Dark. Gross. Someplace the family didn't go.
"That's the basement," I said.
"It's a big basement, and we searched it. And we can't look again because the house is on fire."
"It's a good idea to burn down a house if you'd hid a body in it. Especially if you have someone nearby who already set a fire once this summer who you can blame it on."
"Jesus." Riki went to the window and opened it a little, letting in a spray of rain and wind and a trail of smoke. I was overwhelmed by the smell of petrichor. The ground after the rain, mixed with fire.
The mix of petrichor and fire smoke lifted my senses again. A smell could completely hijack my brain, take me somewhere else.
"Oh my god," I said. "Oh no. Oh god."
"What?"
"Don't bodies smell?"
"I think so," she said.
I pushed back the blanket and got to my feet. I found I was a little dizzy, but not so much that I couldn't stand.

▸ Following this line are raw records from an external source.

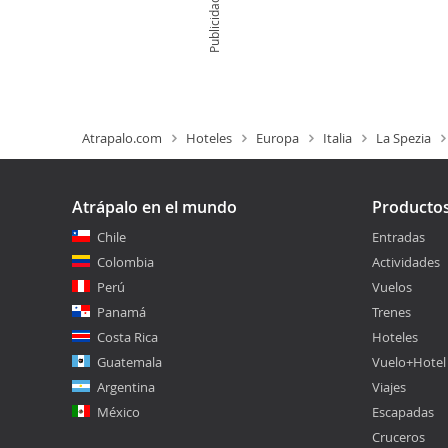
Publicidad
Atrapalo.com
Hoteles
Europa
Italia
La Spezia
Atrápalo en el mundo
Producto
Chile
Entradas
Colombia
Actividades
Perú
Vuelos
Panamá
Trenes
Costa Rica
Hoteles
Guatemala
Vuelo+Hotel
Argentina
Viajes
México
Escapadas
Cruceros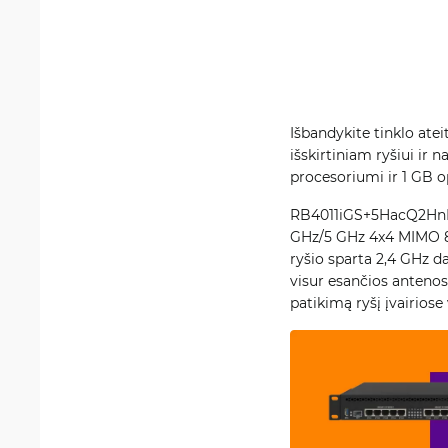
Išbandykite tinklo at
išskirtiniam ryšiui ir 
procesoriumi ir 1 GB op
RB4011iGS+5HacQ2HnD-I
GHz/5 GHz 4x4 MIMO 802
ryšio sparta 2,4 GHz d
visur esančios antenos
patikimą ryšį įvairiose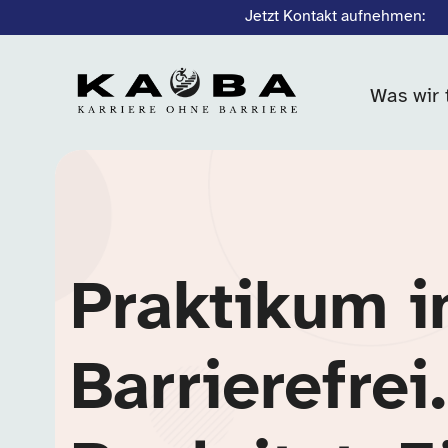
Jetzt Kontakt aufnehmen:
Was wir 
Praktikum i
Barrierefrei.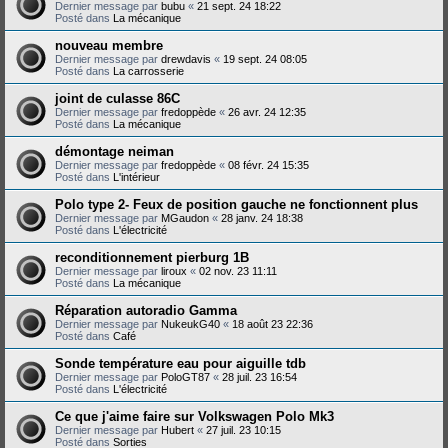
Dernier message par
bubu
«
21 sept. 24 18:22
Posté dans
La mécanique
nouveau membre
Dernier message par
drewdavis
«
19 sept. 24 08:05
Posté dans
La carrosserie
joint de culasse 86C
Dernier message par
fredoppède
«
26 avr. 24 12:35
Posté dans
La mécanique
démontage neiman
Dernier message par
fredoppède
«
08 févr. 24 15:35
Posté dans
L'intérieur
Polo type 2- Feux de position gauche ne fonctionnent plus
Dernier message par
MGaudon
«
28 janv. 24 18:38
Posté dans
L'électricité
reconditionnement pierburg 1B
Dernier message par
liroux
«
02 nov. 23 11:11
Posté dans
La mécanique
Réparation autoradio Gamma
Dernier message par
NukeukG40
«
18 août 23 22:36
Posté dans
Café
Sonde température eau pour aiguille tdb
Dernier message par
PoloGT87
«
28 juil. 23 16:54
Posté dans
L'électricité
Ce que j'aime faire sur Volkswagen Polo Mk3
Dernier message par
Hubert
«
27 juil. 23 10:15
Posté dans
Sorties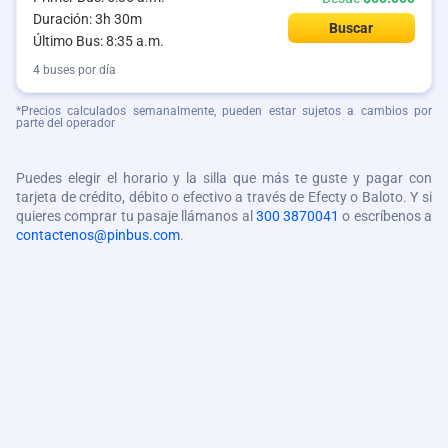
Duración: 3h 30m
Buscar
Último Bus: 8:35 a.m.
4 buses por día
*Precios calculados semanalmente, pueden estar sujetos a cambios por
parte del operador
Puedes elegir el horario y la silla que más te guste y pagar con
tarjeta de crédito, débito o efectivo a través de Efecty o Baloto. Y si
quieres comprar tu pasaje llámanos al
300 3870041
o escríbenos a
contactenos@pinbus.com
.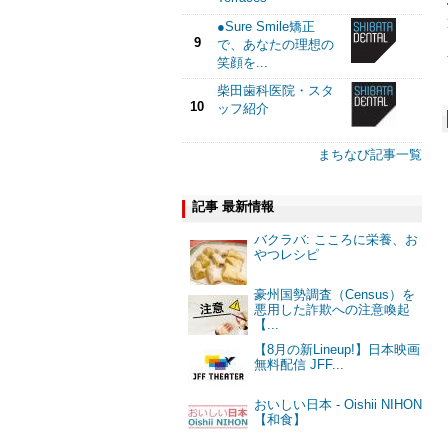
●Sure Smile矯正
9
で、あなたの理想の
笑顔を...
柴田歯科医院・スタ
10
ッフ紹介
まちなび記事一覧
記事 最新情報
バクラバ: こころに栄養、お
やつレシピ
豪州国勢調査（Census）を
悪用した詐欺への注意喚起
【...
【8月の新Lineup!】日本映画
無料配信 JFF...
おいしい日本 - Oishii NIHON
【和食】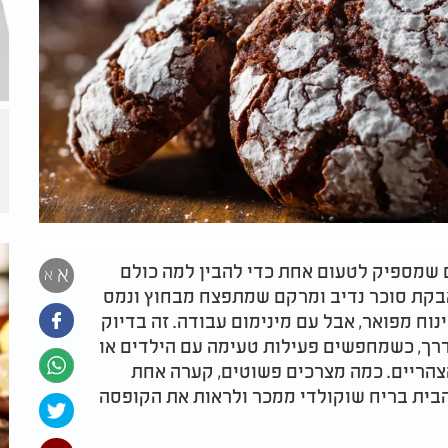
ם שמספיק לטעום אחת כדי להבין למה כולם
א
א
 אבקת סוכר נדיב ומרקם שמתפצח מבחוץ ונמס
וח מפואר, אבל עם מינימום עבודה. זה בדיוק
רך, כשמחפשים פעילות טעימה עם הילדים או
ריים. כמה מצרכים פשוטים, קערה אחת
 הבית בריח שוקולדי ממכר ולראות את הקופסה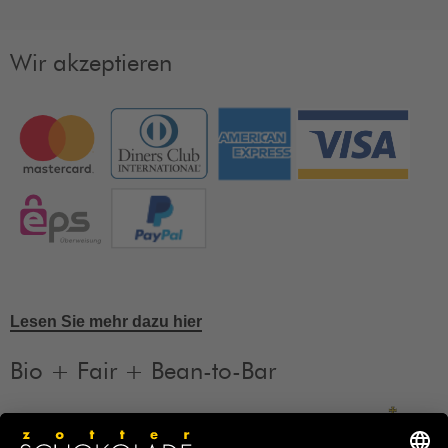
Wir akzeptieren
Lesen Sie mehr dazu hier
Bio + Fair + Bean-to-Bar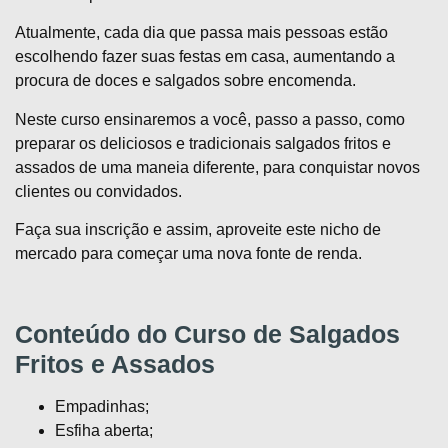
Atualmente, cada dia que passa mais pessoas estão
escolhendo fazer suas festas em casa, aumentando a
procura de doces e salgados sobre encomenda.
Neste curso ensinaremos a você, passo a passo, como
preparar os deliciosos e tradicionais salgados fritos e
assados de uma maneia diferente, para conquistar novos
clientes ou convidados.
Faça sua inscrição e assim, aproveite este nicho de
mercado para começar uma nova fonte de renda.
Conteúdo do Curso de Salgados
Fritos e Assados
Empadinhas;
Esfiha aberta;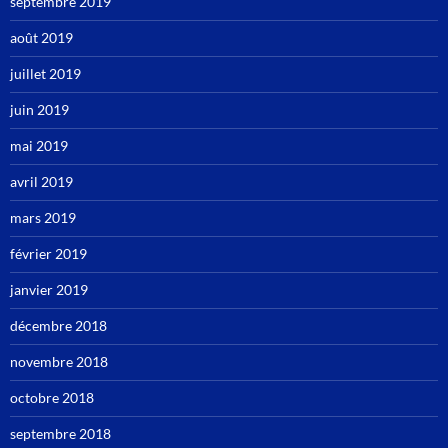
septembre 2019
août 2019
juillet 2019
juin 2019
mai 2019
avril 2019
mars 2019
février 2019
janvier 2019
décembre 2018
novembre 2018
octobre 2018
septembre 2018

"That smell coming from near where the bathrooms are?" I said. "The smell that started right after she vanished?"
"Shit," she said.
"Or, not shit," I said. "That's not sewage. It's her . We're going to have to convince the police to dig through a million tons of rubble or climb under the unstable wreckage of a burned-up mansion to see why our bathroom smelled so bad. That's not going to happen."
I knew what I was going to do, and it wasn't the edible—it was the fact that if I didn't do this, I would be the one with the fire forever, and I would know there was a dead woman under a house in the Thousand Islands.

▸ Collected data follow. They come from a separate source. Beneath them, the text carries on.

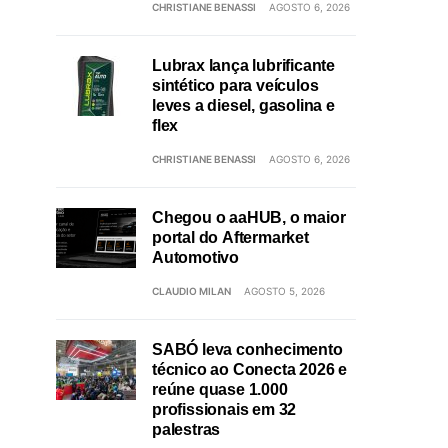
CHRISTIANE BENASSI
AGOSTO 6, 2026
Lubrax lança lubrificante
sintético para veículos
leves a diesel, gasolina e
flex
CHRISTIANE BENASSI
AGOSTO 6, 2026
Chegou o aaHUB, o maior
portal do Aftermarket
Automotivo
CLAUDIO MILAN
AGOSTO 5, 2026
SABÓ leva conhecimento
técnico ao Conecta 2026 e
reúne quase 1.000
profissionais em 32
palestras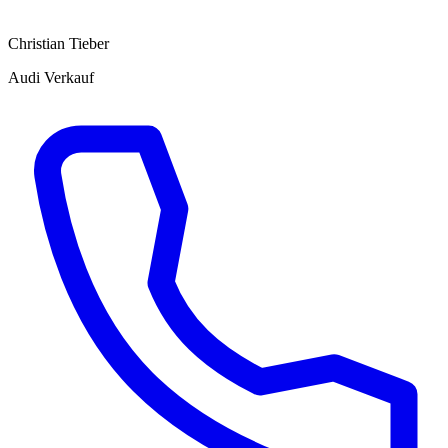
Christian Tieber
Audi Verkauf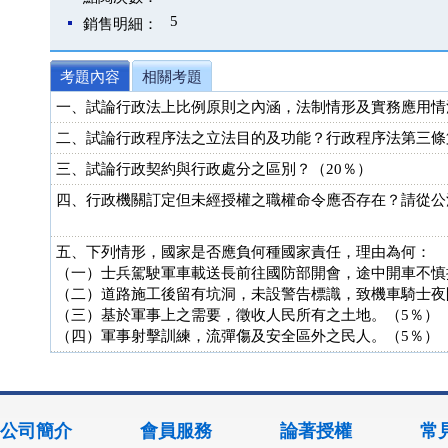
5
銷售明細：
考題內容
相關考題
一、試論行政法上比例原則之內涵，法制情形及實務應用情
二、試論行政程序法之立法目的及功能？行政程序法第三條
三、試論行政契約與行政處分之區別？（20％）
四、行政機關訂定但未經授權之職權命令應否存在？請從公
五、下列情形，國家是否應負何種國家責任，理由為何：
（一）士兵駕駛軍車載送長前往國防部開會，途中開車不慎
（二）道路施工後留有坑洞，未設警告標識，致機車騎士夜
（三）基於軍事上之需要，徵收人民所有之土地。（5％）
（四）軍事射擊訓練，流彈傷及安全區外之民人。（5％）
公司簡介
會員服務
論著授權
常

"I'm going," I said. "I'll be fast. You stay here in case I don't come back."
"There is no way in hell," she said, stepping toward me, "that I am letting you do this alone."
"We make bad plans," I said.
"Yeah, well, we live in weird times."
"We're doing this?" I asked.
"We have to."
I grabbed the tube of Midnight Rose. If I didn't come back, I was going out with Akilah's gift. And if I did come back, I needed to keep this safe. I opened the door, and we walked together to the passage that went back to Morning House.
The smoke had not gotten into the tunnel passage. We were far enough from the fire, and the fire door on the house end did its job. Once we opened it, though, the smell was strong. It wasn't here yet, but it was hot, the air thick. Above us, the house sang a strange song—creaking and shrieking as the fire consumed it.
"Fast," Riki said. "Fast, go... go."
We pointed our flashlight forward and ran to the bathrooms. I let my nose lead me, as it had led me into this mess to begin with. I closed my eyes and tried to push the approaching smell of smoke out of my mind.
There it was—that meaty, putrid odor.
"Somewhere around here," I said.
We tapped and smacked the walls around the bathrooms, trying to work out where there might be a walled-off area. There were several small open spaces where tools and supplies were kept. These were creepy, spidery places in the corner of the basement that I had never examined closely.
Inside one of these nooks, I realized the interior walls were shorter than the ones in the other compartments. This was the nook where the metal racks of cleaning supplies and toilet paper were kept. I shook the rack to test its weight. It moved easily. Riki and I grabbed opposite sides of the rack and pulled it away from the wall.
The wall behind was a different sort of brick. I put my face up to the corner where it should have, in theory, met the outside wall of the building. I felt it on my lips first—a slight movement of air. Then I got a noseful of the stench. I saw it last—a space, millimeters thick, between the two walls.
"Here," I said. "Right here..."
"Marlowe!"
Her voice had taken on a new tone. I turned to look at her, then to look behind us. Tom was standing at the opening of the nook, holding up a sledgehammer.